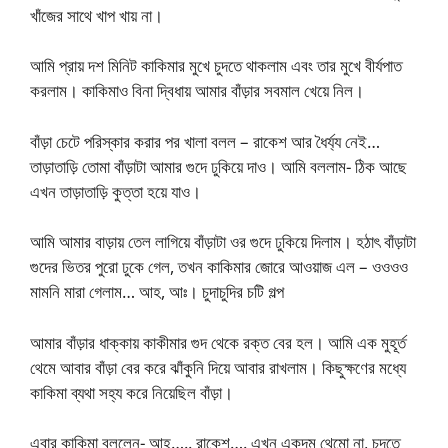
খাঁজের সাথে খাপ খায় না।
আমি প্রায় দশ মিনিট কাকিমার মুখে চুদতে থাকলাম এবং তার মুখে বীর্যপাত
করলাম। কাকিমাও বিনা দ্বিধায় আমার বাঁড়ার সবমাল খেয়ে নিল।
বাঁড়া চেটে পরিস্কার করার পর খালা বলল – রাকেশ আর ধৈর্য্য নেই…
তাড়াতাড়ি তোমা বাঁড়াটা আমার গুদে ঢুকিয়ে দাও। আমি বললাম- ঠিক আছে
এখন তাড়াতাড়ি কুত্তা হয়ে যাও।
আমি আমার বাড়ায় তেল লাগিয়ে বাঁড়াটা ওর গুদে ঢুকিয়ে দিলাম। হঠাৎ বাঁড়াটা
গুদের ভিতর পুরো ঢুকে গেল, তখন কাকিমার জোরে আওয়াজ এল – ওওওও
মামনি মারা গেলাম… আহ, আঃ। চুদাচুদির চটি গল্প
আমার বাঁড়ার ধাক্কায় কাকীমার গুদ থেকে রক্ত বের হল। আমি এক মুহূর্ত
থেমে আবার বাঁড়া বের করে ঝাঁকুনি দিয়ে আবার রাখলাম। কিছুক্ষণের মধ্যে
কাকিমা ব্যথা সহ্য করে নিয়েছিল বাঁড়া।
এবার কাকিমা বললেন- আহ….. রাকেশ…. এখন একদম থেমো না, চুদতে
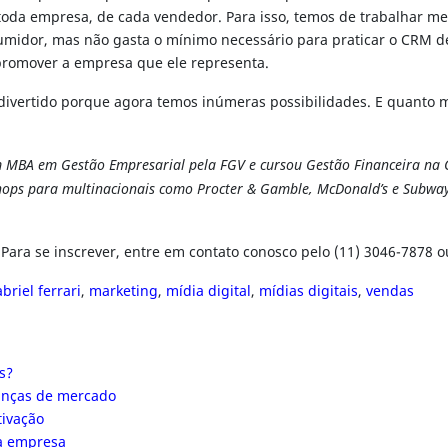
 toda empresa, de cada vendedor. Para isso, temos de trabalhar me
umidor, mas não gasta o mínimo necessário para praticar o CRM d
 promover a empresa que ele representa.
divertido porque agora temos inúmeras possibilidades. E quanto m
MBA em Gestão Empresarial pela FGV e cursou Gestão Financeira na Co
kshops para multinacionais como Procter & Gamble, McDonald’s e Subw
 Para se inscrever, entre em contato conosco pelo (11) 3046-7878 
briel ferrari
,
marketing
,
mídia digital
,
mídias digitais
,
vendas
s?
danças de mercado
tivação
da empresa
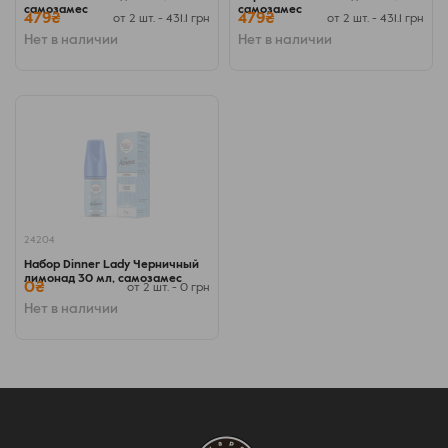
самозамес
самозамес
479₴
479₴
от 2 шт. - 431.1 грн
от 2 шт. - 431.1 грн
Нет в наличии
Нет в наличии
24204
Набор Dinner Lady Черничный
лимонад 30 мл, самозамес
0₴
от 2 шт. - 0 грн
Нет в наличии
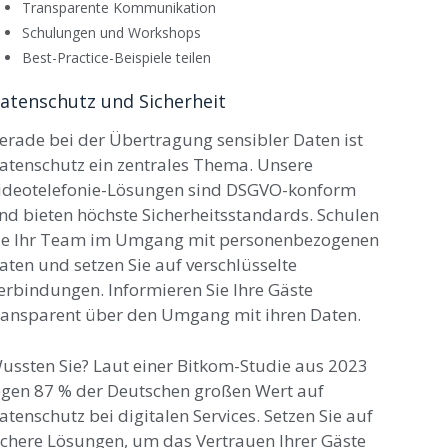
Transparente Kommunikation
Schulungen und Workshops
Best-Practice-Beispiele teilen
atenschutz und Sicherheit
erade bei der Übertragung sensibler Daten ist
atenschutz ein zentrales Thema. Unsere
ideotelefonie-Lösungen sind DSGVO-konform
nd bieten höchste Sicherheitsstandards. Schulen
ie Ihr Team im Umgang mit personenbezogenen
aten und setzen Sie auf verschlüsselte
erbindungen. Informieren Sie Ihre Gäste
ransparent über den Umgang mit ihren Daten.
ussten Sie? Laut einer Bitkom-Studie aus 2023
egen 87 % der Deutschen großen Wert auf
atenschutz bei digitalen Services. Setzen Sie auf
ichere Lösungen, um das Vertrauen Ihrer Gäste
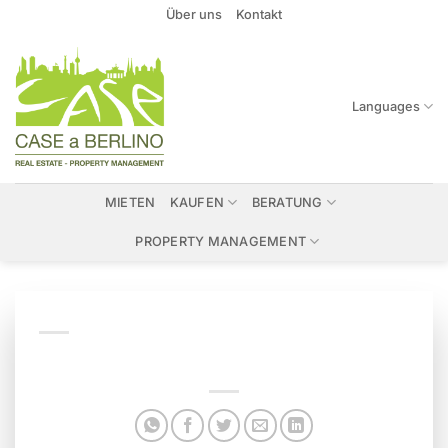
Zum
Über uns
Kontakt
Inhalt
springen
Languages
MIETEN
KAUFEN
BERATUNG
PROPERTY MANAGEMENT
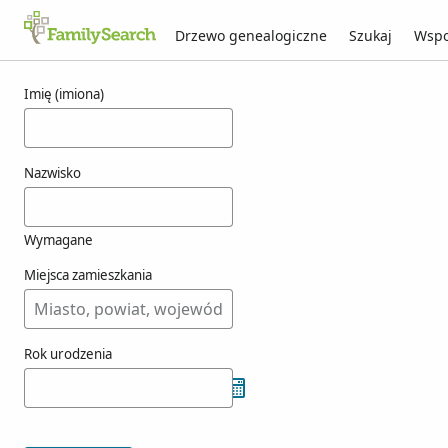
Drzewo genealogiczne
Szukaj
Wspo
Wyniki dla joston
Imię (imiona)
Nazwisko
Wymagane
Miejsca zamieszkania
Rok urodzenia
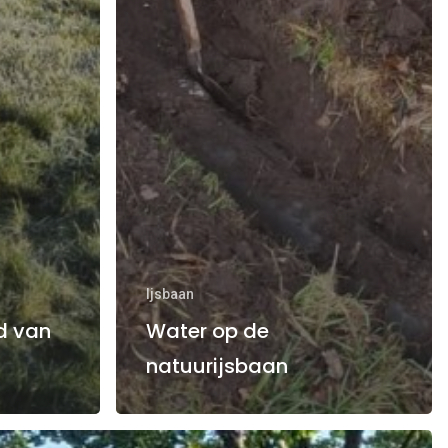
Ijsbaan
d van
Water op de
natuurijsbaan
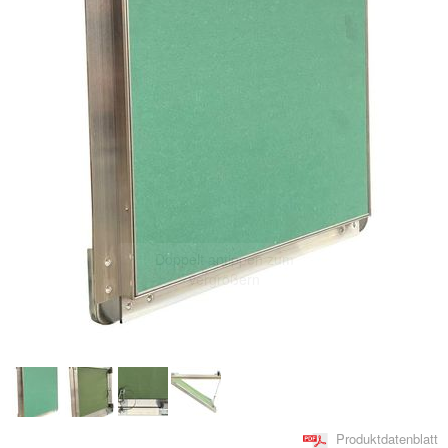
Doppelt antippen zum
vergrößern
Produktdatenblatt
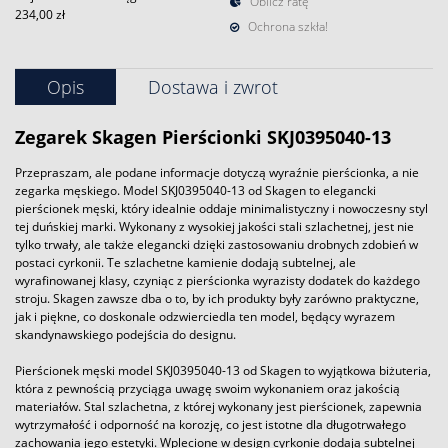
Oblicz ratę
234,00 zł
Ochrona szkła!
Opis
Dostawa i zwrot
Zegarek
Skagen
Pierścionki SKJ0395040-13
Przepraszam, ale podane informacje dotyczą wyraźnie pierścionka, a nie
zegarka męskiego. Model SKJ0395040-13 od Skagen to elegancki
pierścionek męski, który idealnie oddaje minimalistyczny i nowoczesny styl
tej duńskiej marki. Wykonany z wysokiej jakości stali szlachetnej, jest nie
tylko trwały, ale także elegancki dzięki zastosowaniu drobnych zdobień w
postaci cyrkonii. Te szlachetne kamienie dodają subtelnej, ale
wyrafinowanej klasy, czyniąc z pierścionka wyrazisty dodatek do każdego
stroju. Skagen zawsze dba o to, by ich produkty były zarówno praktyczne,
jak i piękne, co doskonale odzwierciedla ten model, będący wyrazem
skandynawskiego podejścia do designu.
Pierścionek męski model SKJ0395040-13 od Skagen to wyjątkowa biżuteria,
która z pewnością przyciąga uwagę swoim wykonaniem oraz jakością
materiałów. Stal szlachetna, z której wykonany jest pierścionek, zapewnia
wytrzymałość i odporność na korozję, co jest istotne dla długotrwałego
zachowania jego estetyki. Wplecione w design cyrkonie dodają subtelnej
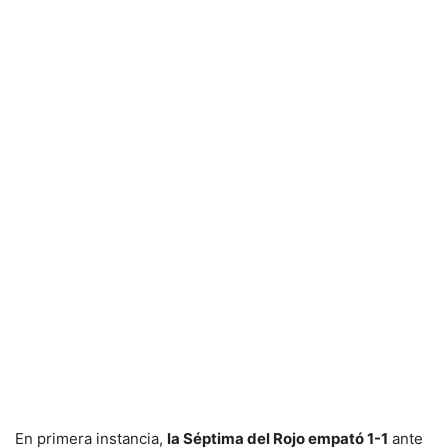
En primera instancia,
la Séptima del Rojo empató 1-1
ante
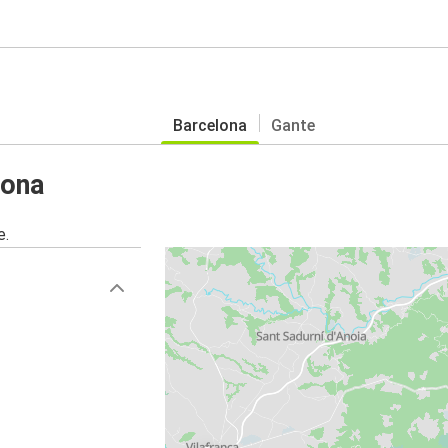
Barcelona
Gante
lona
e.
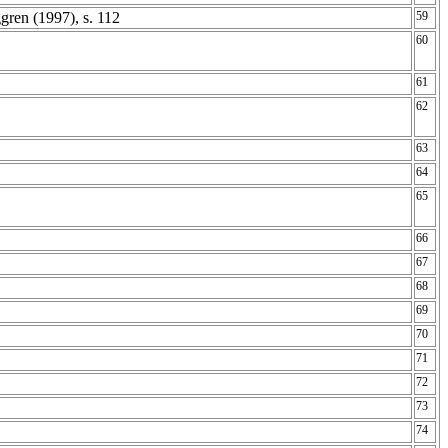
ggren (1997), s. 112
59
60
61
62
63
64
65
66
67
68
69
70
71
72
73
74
* * *
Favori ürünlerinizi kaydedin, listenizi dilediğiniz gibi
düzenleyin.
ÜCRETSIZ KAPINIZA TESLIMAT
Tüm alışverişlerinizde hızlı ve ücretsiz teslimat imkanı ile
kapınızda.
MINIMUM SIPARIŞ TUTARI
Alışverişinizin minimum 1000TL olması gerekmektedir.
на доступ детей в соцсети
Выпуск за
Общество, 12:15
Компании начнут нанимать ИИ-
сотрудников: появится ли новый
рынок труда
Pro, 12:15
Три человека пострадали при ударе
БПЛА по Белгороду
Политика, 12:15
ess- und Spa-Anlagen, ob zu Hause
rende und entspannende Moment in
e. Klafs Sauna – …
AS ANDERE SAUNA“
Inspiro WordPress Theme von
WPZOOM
--
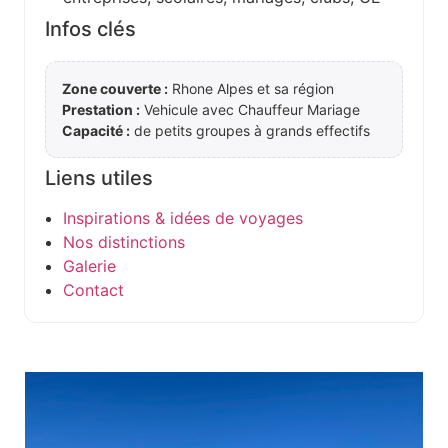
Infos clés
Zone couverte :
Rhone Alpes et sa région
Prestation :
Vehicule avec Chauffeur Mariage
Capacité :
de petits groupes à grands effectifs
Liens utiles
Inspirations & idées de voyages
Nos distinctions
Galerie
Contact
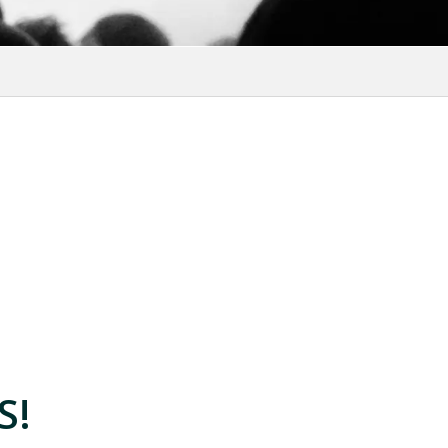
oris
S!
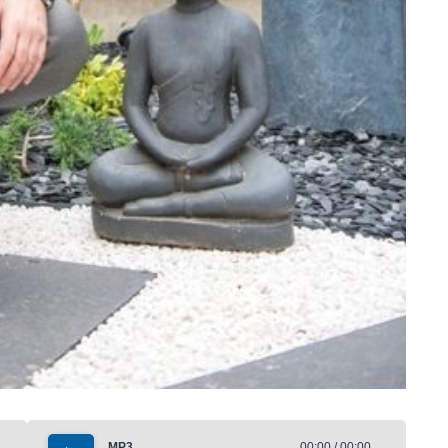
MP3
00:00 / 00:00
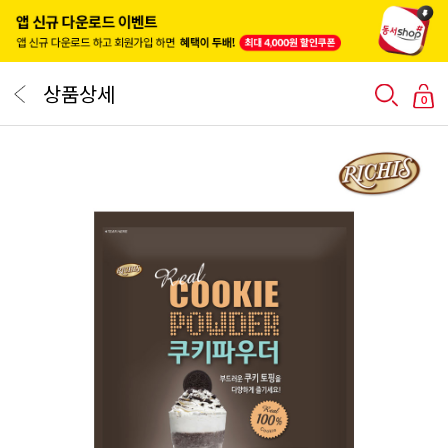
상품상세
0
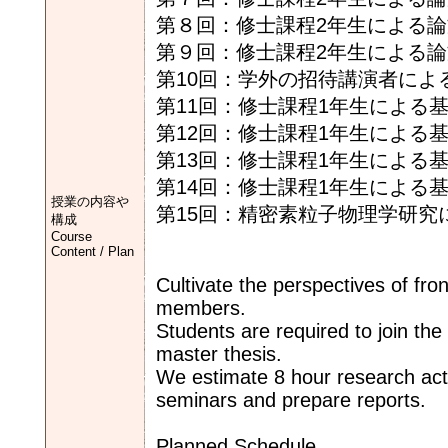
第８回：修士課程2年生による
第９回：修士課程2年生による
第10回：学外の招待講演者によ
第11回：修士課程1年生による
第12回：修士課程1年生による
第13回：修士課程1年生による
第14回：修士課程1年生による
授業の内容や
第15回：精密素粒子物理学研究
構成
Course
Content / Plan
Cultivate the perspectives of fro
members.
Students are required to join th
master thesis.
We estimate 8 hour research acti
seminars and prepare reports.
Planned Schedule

Task to complete -
Count each line above where the string "temos" occurs. Give the number only.

Response area -
2